YOUR GOAL: Each record must be written out again exactly. Skip any picture it contains.

(SUPPLIED INFORMATION Opens)

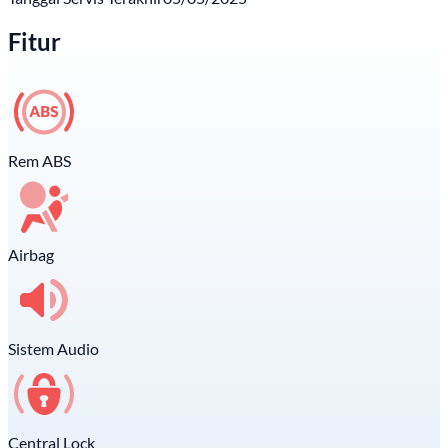
Fitur
Rem ABS
Airbag
Sistem Audio
Central Lock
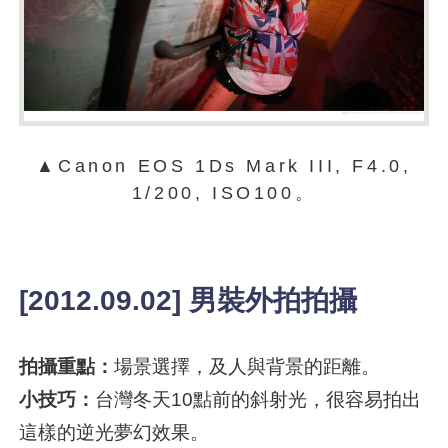
▲Canon EOS 1Ds Mark III, F4.0,
1/200, ISO100。
[2012.09.02] 男裝外拍拍攝
拍攝重點：
場景選擇，及人與背景的距離。
小技巧：
台灣冬天10點前的斜射光，很容易拍出
這樣的逆光夢幻效果。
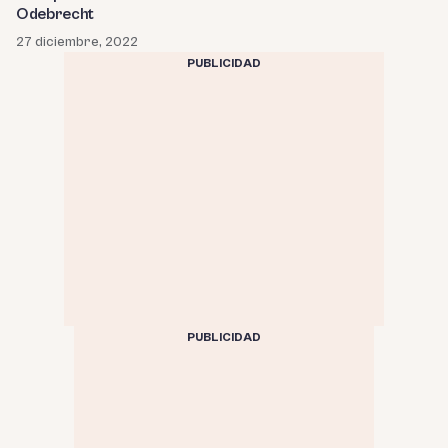
Odebrecht
27 diciembre, 2022
PUBLICIDAD
PUBLICIDAD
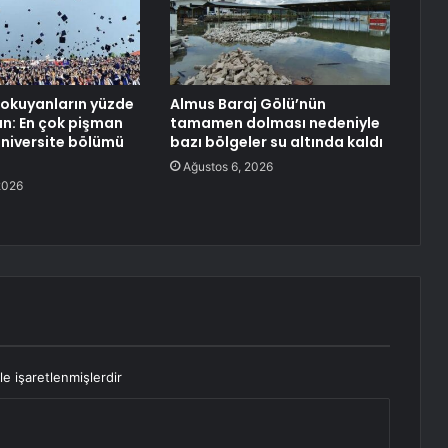
okuyanların yüzde
Almus Baraj Gölü’nün
an: En çok pişman
tamamen dolması nedeniyle
üniversite bölümü
bazı bölgeler su altında kaldı
Ağustos 6, 2026
2026
le işaretlenmişlerdir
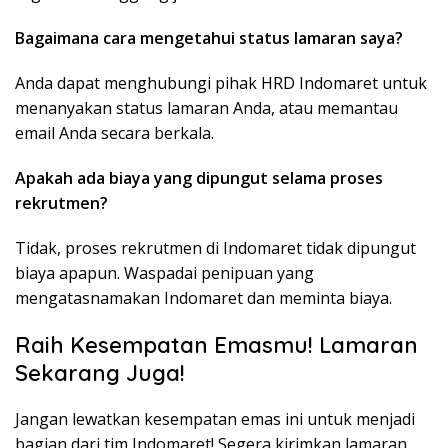
Bagaimana cara mengetahui status lamaran saya?
Anda dapat menghubungi pihak HRD Indomaret untuk
menanyakan status lamaran Anda, atau memantau
email Anda secara berkala.
Apakah ada biaya yang dipungut selama proses
rekrutmen?
Tidak, proses rekrutmen di Indomaret tidak dipungut
biaya apapun. Waspadai penipuan yang
mengatasnamakan Indomaret dan meminta biaya.
Raih Kesempatan Emasmu! Lamaran
Sekarang Juga!
Jangan lewatkan kesempatan emas ini untuk menjadi
bagian dari tim Indomaret! Segera kirimkan lamaran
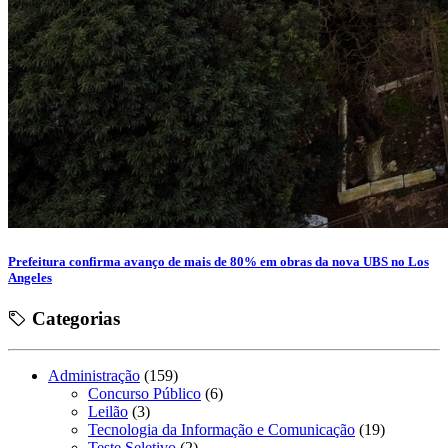
Prefeitura confirma avanço de mais de 80% em obras da nova UBS no Los
Angeles
Categorias
Administração
(159)
Concurso Público
(6)
Leilão
(3)
Tecnologia da Informação e Comunicação
(19)
Teste Seletivo
(2)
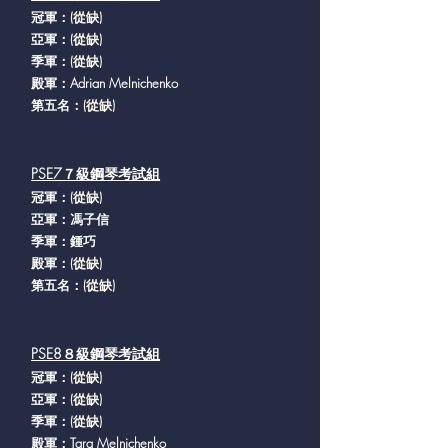
冠軍：
(從缺
)
亞軍：
(從缺
)
季軍：
(從缺
)
殿軍：Adrian Melnichenko
第五名：
(從缺
)
PSE7７級鋼琴考試組
冠軍：
(從缺
)
亞軍：馮子信
季軍：鍾巧
殿軍：
(從缺
)
第五名：
(從缺
)
PSE8８級鋼琴考試組
冠軍：
(從缺
)
亞軍：
(從缺
)
季軍：
(從缺
)
殿軍：Tara Melnichenko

(SUPPLIED INFORMATION Closes)

REPLY TO THE TASK:
Fitur
Rem ABS
Airbag
Sistem Audio
Central Lock
▲Canon EOS 1Ds Mark III, F4.0,
1/200, ISO100。
[2012.09.02] 男裝外拍拍攝
拍攝重點：
場景選擇，及人與背景的距離。
小技巧：
台灣冬天10點前的斜射光，很容易拍出
這樣的逆光夢幻效果。
Odebrecht
27 diciembre, 2022
PUBLICIDAD
PUBLICIDAD
okuyanların yüzde
Almus Baraj Gölü’nün
an: En çok pişman
tamamen dolması nedeniyle
üniversite bölümü
bazı bölgeler su altında kaldı
Ağustos 6, 2026
2026
le işaretlenmişlerdir
Bagaimana cara mengetahui status lamaran saya?
Anda dapat menghubungi pihak HRD Indomaret untuk
menanyakan status lamaran Anda, atau memantau
email Anda secara berkala.
Apakah ada biaya yang dipungut selama proses
rekrutmen?
Tidak, proses rekrutmen di Indomaret tidak dipungut
biaya apapun. Waspadai penipuan yang
mengatasnamakan Indomaret dan meminta biaya.
Raih Kesempatan Emasmu! Lamaran
Sekarang Juga!
Jangan lewatkan kesempatan emas ini untuk menjadi
bagian dari tim Indomaret! Segera kirimkan lamaran
Prefeitura confirma avanço de mais de 80% em obras da nova UBS no Los
Angeles
Categorias
Administração
(159)
Concurso Público
(6)
Leilão
(3)
Tecnologia da Informação e Comunicação
(19)
Teste Seletivo
(2)
冠軍：
(從缺
)
亞軍：
(從缺
)
季軍：
(從缺
)
殿軍：Adrian Melnichenko
第五名：
(從缺
)
PSE7７級鋼琴考試組
冠軍：
(從缺
)
亞軍：馮子信
季軍：鍾巧
殿軍：
(從缺
)
第五名：
(從缺
)
PSE8８級鋼琴考試組
冠軍：
(從缺
)
亞軍：
(從缺
)
季軍：
(從缺
)
殿軍：Tara Melnichenko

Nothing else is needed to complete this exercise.